Circuit design text data
========================================================================

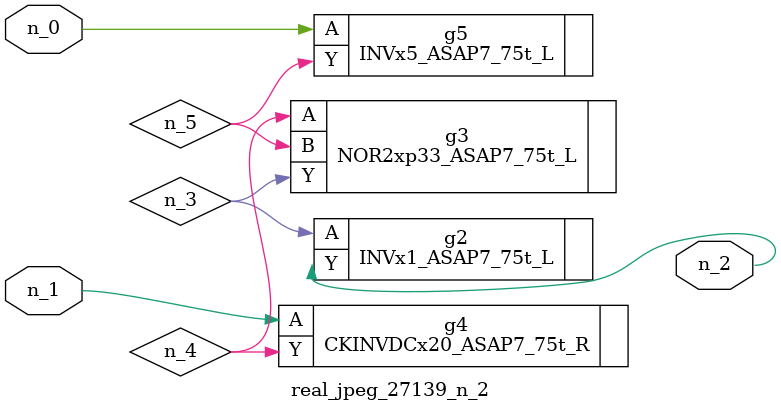
<source format=v>
module real_jpeg_27139_n_2 (n_1, n_0, n_2);

input n_1;
input n_0;

output n_2;

wire n_5;
wire n_4;
wire n_3;

INVx5_ASAP7_75t_L g5 ( 
.A(n_0),
.Y(n_5)
);

CKINVDCx20_ASAP7_75t_R g4 ( 
.A(n_1),
.Y(n_4)
);

INVx1_ASAP7_75t_L g2 ( 
.A(n_3),
.Y(n_2)
);

NOR2xp33_ASAP7_75t_L g3 ( 
.A(n_4),
.B(n_5),
.Y(n_3)
);


endmodule
</source>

========================================================================

**Task description:** Quote the records above in full, dropping each picture.

**Solution for this task:**
<source format=v>
module real_jpeg_27139_n_2 (n_1, n_0, n_2);

input n_1;
input n_0;

output n_2;

wire n_5;
wire n_4;
wire n_3;

INVx5_ASAP7_75t_L g5 ( 
.A(n_0),
.Y(n_5)
);

CKINVDCx20_ASAP7_75t_R g4 ( 
.A(n_1),
.Y(n_4)
);

INVx1_ASAP7_75t_L g2 ( 
.A(n_3),
.Y(n_2)
);

NOR2xp33_ASAP7_75t_L g3 ( 
.A(n_4),
.B(n_5),
.Y(n_3)
);


endmodule
</source>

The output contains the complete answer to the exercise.